-- Activity --
Each entry in the listing must be set down again word for word.

-- Dataset records --
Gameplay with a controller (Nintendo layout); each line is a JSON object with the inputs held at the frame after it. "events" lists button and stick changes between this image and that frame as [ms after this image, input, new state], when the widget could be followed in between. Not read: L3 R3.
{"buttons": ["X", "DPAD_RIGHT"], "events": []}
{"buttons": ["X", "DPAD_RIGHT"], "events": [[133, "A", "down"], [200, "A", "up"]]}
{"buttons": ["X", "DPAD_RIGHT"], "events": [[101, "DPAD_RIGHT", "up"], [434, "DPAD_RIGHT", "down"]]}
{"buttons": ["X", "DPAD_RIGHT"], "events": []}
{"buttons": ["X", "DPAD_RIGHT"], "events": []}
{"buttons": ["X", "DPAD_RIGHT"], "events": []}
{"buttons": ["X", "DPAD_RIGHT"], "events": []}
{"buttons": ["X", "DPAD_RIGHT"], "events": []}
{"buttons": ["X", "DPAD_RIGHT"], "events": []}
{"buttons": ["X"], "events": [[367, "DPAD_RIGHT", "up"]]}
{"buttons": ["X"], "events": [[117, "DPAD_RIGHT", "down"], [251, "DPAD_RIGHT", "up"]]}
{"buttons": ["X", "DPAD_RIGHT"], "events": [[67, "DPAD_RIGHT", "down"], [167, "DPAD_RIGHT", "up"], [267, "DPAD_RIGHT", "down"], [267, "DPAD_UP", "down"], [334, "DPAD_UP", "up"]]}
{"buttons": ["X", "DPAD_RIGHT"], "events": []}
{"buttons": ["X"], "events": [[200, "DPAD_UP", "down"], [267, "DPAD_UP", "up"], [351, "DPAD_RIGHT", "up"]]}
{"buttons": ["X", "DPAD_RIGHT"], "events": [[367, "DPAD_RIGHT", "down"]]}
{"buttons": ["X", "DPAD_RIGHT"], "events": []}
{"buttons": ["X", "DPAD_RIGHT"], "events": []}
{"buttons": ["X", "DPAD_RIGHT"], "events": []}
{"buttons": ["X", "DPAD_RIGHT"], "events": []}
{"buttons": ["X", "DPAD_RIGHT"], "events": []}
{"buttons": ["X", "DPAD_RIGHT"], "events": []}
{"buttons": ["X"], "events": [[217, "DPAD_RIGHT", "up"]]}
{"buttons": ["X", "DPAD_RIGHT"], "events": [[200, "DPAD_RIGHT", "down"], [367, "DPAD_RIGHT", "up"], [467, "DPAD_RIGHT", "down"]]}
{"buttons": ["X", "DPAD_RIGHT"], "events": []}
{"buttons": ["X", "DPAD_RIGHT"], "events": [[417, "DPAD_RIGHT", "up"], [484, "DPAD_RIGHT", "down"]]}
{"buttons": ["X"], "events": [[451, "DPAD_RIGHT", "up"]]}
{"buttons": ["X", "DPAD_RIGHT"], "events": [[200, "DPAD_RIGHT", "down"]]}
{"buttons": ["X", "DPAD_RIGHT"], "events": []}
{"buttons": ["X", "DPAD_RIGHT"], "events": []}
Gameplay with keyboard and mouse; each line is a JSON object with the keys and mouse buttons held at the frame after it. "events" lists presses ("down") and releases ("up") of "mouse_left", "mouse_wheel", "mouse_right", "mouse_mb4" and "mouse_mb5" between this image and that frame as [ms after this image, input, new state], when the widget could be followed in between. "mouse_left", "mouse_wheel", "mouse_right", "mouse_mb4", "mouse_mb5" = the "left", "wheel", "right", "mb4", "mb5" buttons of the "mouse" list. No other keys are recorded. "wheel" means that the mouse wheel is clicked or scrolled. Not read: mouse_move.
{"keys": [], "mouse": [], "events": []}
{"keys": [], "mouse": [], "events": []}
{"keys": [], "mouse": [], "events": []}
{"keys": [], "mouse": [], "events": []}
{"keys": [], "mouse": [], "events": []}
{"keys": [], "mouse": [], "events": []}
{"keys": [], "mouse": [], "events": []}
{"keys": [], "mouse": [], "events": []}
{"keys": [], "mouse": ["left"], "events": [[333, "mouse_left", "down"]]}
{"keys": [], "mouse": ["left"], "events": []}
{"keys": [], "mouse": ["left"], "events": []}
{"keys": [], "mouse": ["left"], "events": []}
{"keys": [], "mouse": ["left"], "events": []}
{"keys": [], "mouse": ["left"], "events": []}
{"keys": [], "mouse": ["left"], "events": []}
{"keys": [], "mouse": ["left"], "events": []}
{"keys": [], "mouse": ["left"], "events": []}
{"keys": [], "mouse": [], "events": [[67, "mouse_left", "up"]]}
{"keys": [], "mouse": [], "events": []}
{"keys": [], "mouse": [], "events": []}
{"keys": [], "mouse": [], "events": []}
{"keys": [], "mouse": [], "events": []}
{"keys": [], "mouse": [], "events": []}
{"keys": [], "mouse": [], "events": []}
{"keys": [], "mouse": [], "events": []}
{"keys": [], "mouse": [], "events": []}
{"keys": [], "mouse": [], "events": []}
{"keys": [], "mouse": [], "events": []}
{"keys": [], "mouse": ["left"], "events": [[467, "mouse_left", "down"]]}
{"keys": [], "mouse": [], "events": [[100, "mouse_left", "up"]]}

-- Written answer --
Gameplay with a controller (Nintendo layout); each line is a JSON object with the inputs held at the frame after it. "events" lists button and stick changes between this image and that frame as [ms after this image, input, new state], when the widget could be followed in between. Not read: L3 R3.
{"buttons": ["X", "DPAD_RIGHT"], "events": []}
{"buttons": ["X", "DPAD_RIGHT"], "events": [[133, "A", "down"], [200, "A", "up"]]}
{"buttons": ["X", "DPAD_RIGHT"], "events": [[101, "DPAD_RIGHT", "up"], [434, "DPAD_RIGHT", "down"]]}
{"buttons": ["X", "DPAD_RIGHT"], "events": []}
{"buttons": ["X", "DPAD_RIGHT"], "events": []}
{"buttons": ["X", "DPAD_RIGHT"], "events": []}
{"buttons": ["X", "DPAD_RIGHT"], "events": []}
{"buttons": ["X", "DPAD_RIGHT"], "events": []}
{"buttons": ["X", "DPAD_RIGHT"], "events": []}
{"buttons": ["X"], "events": [[367, "DPAD_RIGHT", "up"]]}
{"buttons": ["X"], "events": [[117, "DPAD_RIGHT", "down"], [251, "DPAD_RIGHT", "up"]]}
{"buttons": ["X", "DPAD_RIGHT"], "events": [[67, "DPAD_RIGHT", "down"], [167, "DPAD_RIGHT", "up"], [267, "DPAD_RIGHT", "down"], [267, "DPAD_UP", "down"], [334, "DPAD_UP", "up"]]}
{"buttons": ["X", "DPAD_RIGHT"], "events": []}
{"buttons": ["X"], "events": [[200, "DPAD_UP", "down"], [267, "DPAD_UP", "up"], [351, "DPAD_RIGHT", "up"]]}
{"buttons": ["X", "DPAD_RIGHT"], "events": [[367, "DPAD_RIGHT", "down"]]}
{"buttons": ["X", "DPAD_RIGHT"], "events": []}
{"buttons": ["X", "DPAD_RIGHT"], "events": []}
{"buttons": ["X", "DPAD_RIGHT"], "events": []}
{"buttons": ["X", "DPAD_RIGHT"], "events": []}
{"buttons": ["X", "DPAD_RIGHT"], "events": []}
{"buttons": ["X", "DPAD_RIGHT"], "events": []}
{"buttons": ["X"], "events": [[217, "DPAD_RIGHT", "up"]]}
{"buttons": ["X", "DPAD_RIGHT"], "events": [[200, "DPAD_RIGHT", "down"], [367, "DPAD_RIGHT", "up"], [467, "DPAD_RIGHT", "down"]]}
{"buttons": ["X", "DPAD_RIGHT"], "events": []}
{"buttons": ["X", "DPAD_RIGHT"], "events": [[417, "DPAD_RIGHT", "up"], [484, "DPAD_RIGHT", "down"]]}
{"buttons": ["X"], "events": [[451, "DPAD_RIGHT", "up"]]}
{"buttons": ["X", "DPAD_RIGHT"], "events": [[200, "DPAD_RIGHT", "down"]]}
{"buttons": ["X", "DPAD_RIGHT"], "events": []}
{"buttons": ["X", "DPAD_RIGHT"], "events": []}
Gameplay with keyboard and mouse; each line is a JSON object with the keys and mouse buttons held at the frame after it. "events" lists presses ("down") and releases ("up") of "mouse_left", "mouse_wheel", "mouse_right", "mouse_mb4" and "mouse_mb5" between this image and that frame as [ms after this image, input, new state], when the widget could be followed in between. "mouse_left", "mouse_wheel", "mouse_right", "mouse_mb4", "mouse_mb5" = the "left", "wheel", "right", "mb4", "mb5" buttons of the "mouse" list. No other keys are recorded. "wheel" means that the mouse wheel is clicked or scrolled. Not read: mouse_move.
{"keys": [], "mouse": [], "events": []}
{"keys": [], "mouse": [], "events": []}
{"keys": [], "mouse": [], "events": []}
{"keys": [], "mouse": [], "events": []}
{"keys": [], "mouse": [], "events": []}
{"keys": [], "mouse": [], "events": []}
{"keys": [], "mouse": [], "events": []}
{"keys": [], "mouse": [], "events": []}
{"keys": [], "mouse": ["left"], "events": [[333, "mouse_left", "down"]]}
{"keys": [], "mouse": ["left"], "events": []}
{"keys": [], "mouse": ["left"], "events": []}
{"keys": [], "mouse": ["left"], "events": []}
{"keys": [], "mouse": ["left"], "events": []}
{"keys": [], "mouse": ["left"], "events": []}
{"keys": [], "mouse": ["left"], "events": []}
{"keys": [], "mouse": ["left"], "events": []}
{"keys": [], "mouse": ["left"], "events": []}
{"keys": [], "mouse": [], "events": [[67, "mouse_left", "up"]]}
{"keys": [], "mouse": [], "events": []}
{"keys": [], "mouse": [], "events": []}
{"keys": [], "mouse": [], "events": []}
{"keys": [], "mouse": [], "events": []}
{"keys": [], "mouse": [], "events": []}
{"keys": [], "mouse": [], "events": []}
{"keys": [], "mouse": [], "events": []}
{"keys": [], "mouse": [], "events": []}
{"keys": [], "mouse": [], "events": []}
{"keys": [], "mouse": [], "events": []}
{"keys": [], "mouse": ["left"], "events": [[467, "mouse_left", "down"]]}
{"keys": [], "mouse": [], "events": [[100, "mouse_left", "up"]]}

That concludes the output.